Apoyada en una farola, sin casi darme cuenta, me vi haciendo un pranayama al ritmo de tango con la vista clavada en el anagrama barroco de la Mare de Déu, mientras al fondo de la plaza sonaba la extraña voz de plata de las joticas huertanas. No hay sitios para sentarse en la Plaza de La Mare de Déu dels Folls, y las terrazas estaban ocupadas por una muchedumbre de guiris con olor a crucero. El ruido era como el de una tempestad en el mar.
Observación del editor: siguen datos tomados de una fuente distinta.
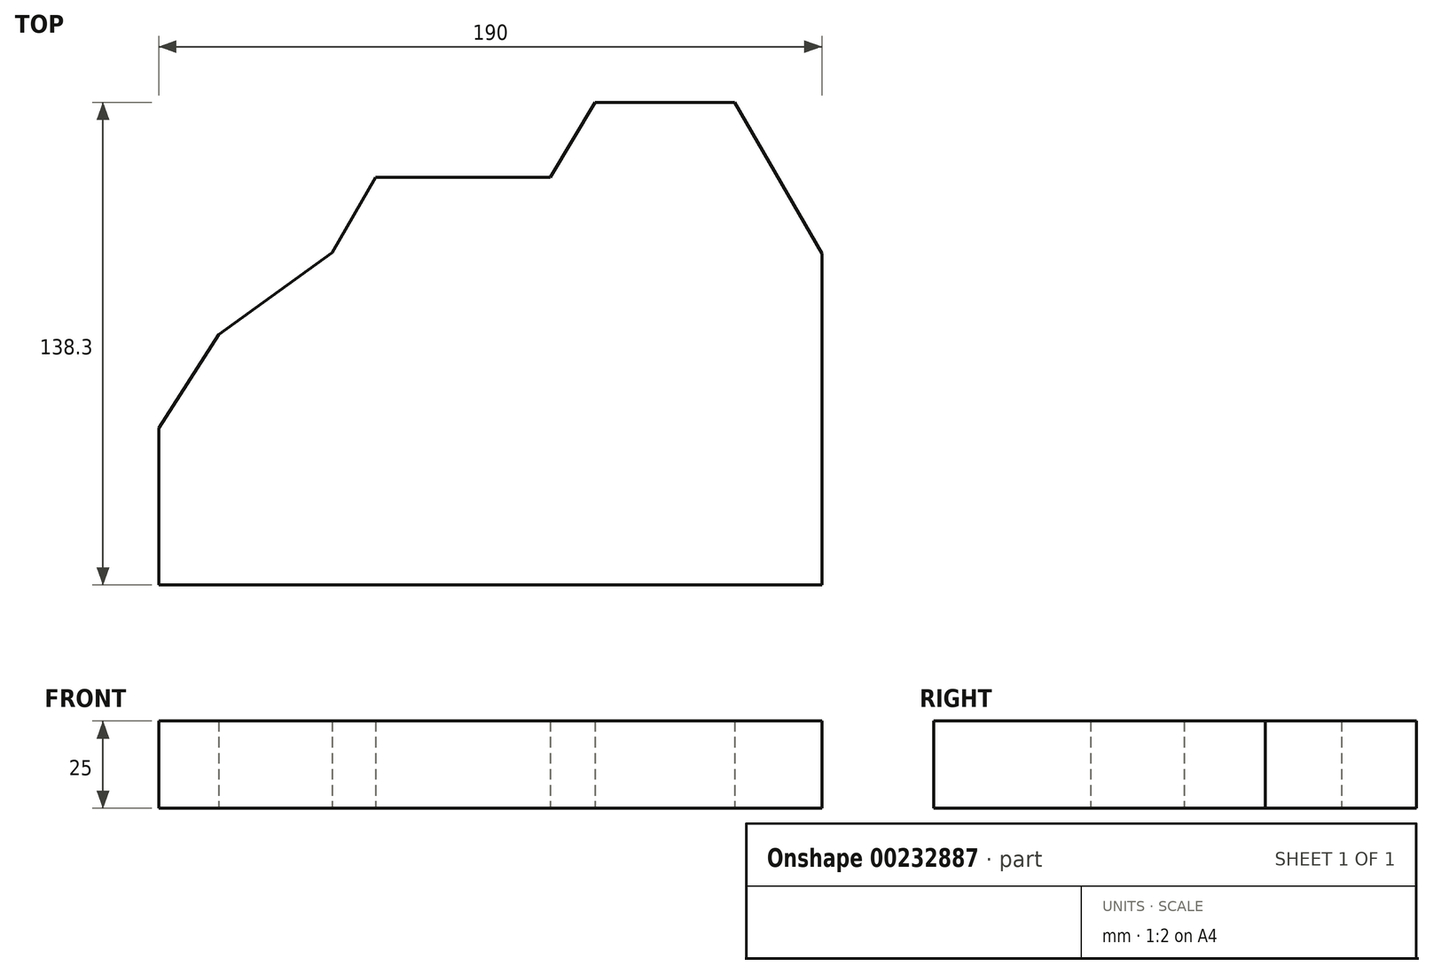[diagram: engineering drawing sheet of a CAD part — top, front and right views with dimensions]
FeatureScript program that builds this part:
annotation { "Feature Type Name" : "Feature", "Feature Type Description" : "" }
export const myFeature = defineFeature(function(context is Context, id is Id, definition is map)
    precondition{}
    {
        {
            var Q0;
            Q0=qCreatedBy(makeId("Top.planeOp"),FACE);
            var sketch = newSketch(context, id + "F0", { "sketchPlane" : qUnion([Q0])});
            skLineSegment(sketch, "E0", {"start": v(-98.78, -48.14) * mm, "end": v(91.22, -48.14) * mm});
            skLineSegment(sketch, "E1", {"start": v(-98.78, -48.14) * mm, "end": v(-98.78, -3.14) * mm});
            skLineSegment(sketch, "E2", {"start": v(91.22, -48.14) * mm, "end": v(91.22, 46.86) * mm});
            skLineSegment(sketch, "E3", {"start": v(91.22, 46.86) * mm, "end": v(66.22, 90.16) * mm});
            skLineSegment(sketch, "E4", {"start": v(91.22, 46.86) * mm, "end": v(91.22, 73.13) * mm});
            skLineSegment(sketch, "E5", {"start": v(66.22, 90.16) * mm, "end": v(26.22, 90.16) * mm});
            skLineSegment(sketch, "E6", {"start": v(26.22, 90.16) * mm, "end": v(13.35, 68.73) * mm});
            skLineSegment(sketch, "E7", {"start": v(13.35, 68.73) * mm, "end": v(-36.65, 68.73) * mm});
            skLineSegment(sketch, "E8", {"start": v(-36.65, 68.73) * mm, "end": v(-49.15, 47.08) * mm});
            skLineSegment(sketch, "E9", {"start": v(-49.15, 47.08) * mm, "end": v(-81.57, 23.64) * mm});
            skLineSegment(sketch, "E10", {"start": v(-81.57, 23.64) * mm, "end": v(-76.68, 27.18) * mm});
            skLineSegment(sketch, "E11", {"start": v(-98.78, -3.14) * mm, "end": v(-81.57, 23.64) * mm});
            skLineSegment(sketch, "E12", {"start": v(-49.15, 47.08) * mm, "end": v(-49.15, 90.33) * mm});
            skSolve(sketch);
        }
        {
            var Q0;
            Q0 = qSketchRegion(id + "F0", true);
            extrude(context, id + "F1", {"entities" : qUnion([Q0]), "depth" : 25 * mm});
        }
    });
Poco a poco me fui adormilando de pie y casi me caigo al suelo, cuando un policía guaperas de piel tostada y casco negro me aferró por un brazo.
—¿Le pasa algo, señora? —preguntó con voz entre amable y palurda.
—No. Muchas gracias, ha sido sólo un ligero desmayo provocado por los tangos. ¿No podrían tocar un poco más bajo?
—Ah, eso dígaselo a la policía local.
—Es que tenemos el barrio con contaminación acústica y estamos al borde del estrés.
—Allí tiene a una policía local. Coménteselo.
Total, que no me hizo ni caso y acabó volviéndose a su furgoneta , junto a la cual se petrificó con las piernas muy abiertas. ¡Cómo son de chuletas estos tíos! Acerqueme entonces a una policía local muy bonita, con pinta de «no me toques los cojones», que tomó nota de mi queja con singular desinterés.
No tardó ni dos días en declarárseme una faringitis que se extendía por los bronquios haciéndome toser como a una perra. El moreno médico de urgencias, quizá libanés, o eso deseo, dijo que no era viral sino contaminosa, es decir, mera irritación de las mucosas por haber aspirado algo en mal estado. ¡Qué cosas, por el amor de dios!
Angelines me echó un buen rapapolvo cuando le dije que había estado haciendo un pranayama en la plaza de la Mare de Déu a los sones de La Cumparsita.
—Tú estás loca, hija. ¿Es que no me entiendes cuando te hablo? —me regañó haciendo centellear su cabecita chispeante.
—Sí, querida, pero tú misma dijiste que la energía de los chicos del swing…
—Del swing sí, pero no del yayotango.
—¡Joder! ¿Y yo qué sé?
—Bueno, no voy a discutir ahora. Cuando estés un poco mejor, te vas al Mercado Central a una hora mañanera y haces un pranayama en la zona de las carnicerías, donde más huele a animal recién desollado y troceado. Hay un banco de mármol redondo alrededor de un pilar de trencadís. Siéntate en él, no vayas a montar un numerito como con la pasma. Pero no cambies el plan a última hora, que te conozco.
—A la orden.
Fue mano de santo y lo recomiendo encarecidamente. Veinte respiraciones profundas rodeada de carne y sangre fresca. Y luego, a ser posible, una caña de reconciliación en la terracita del Libanés con Angelines, aunque sólo haya swing los domingos y no todos… Algo del buen rollo queda en el aire.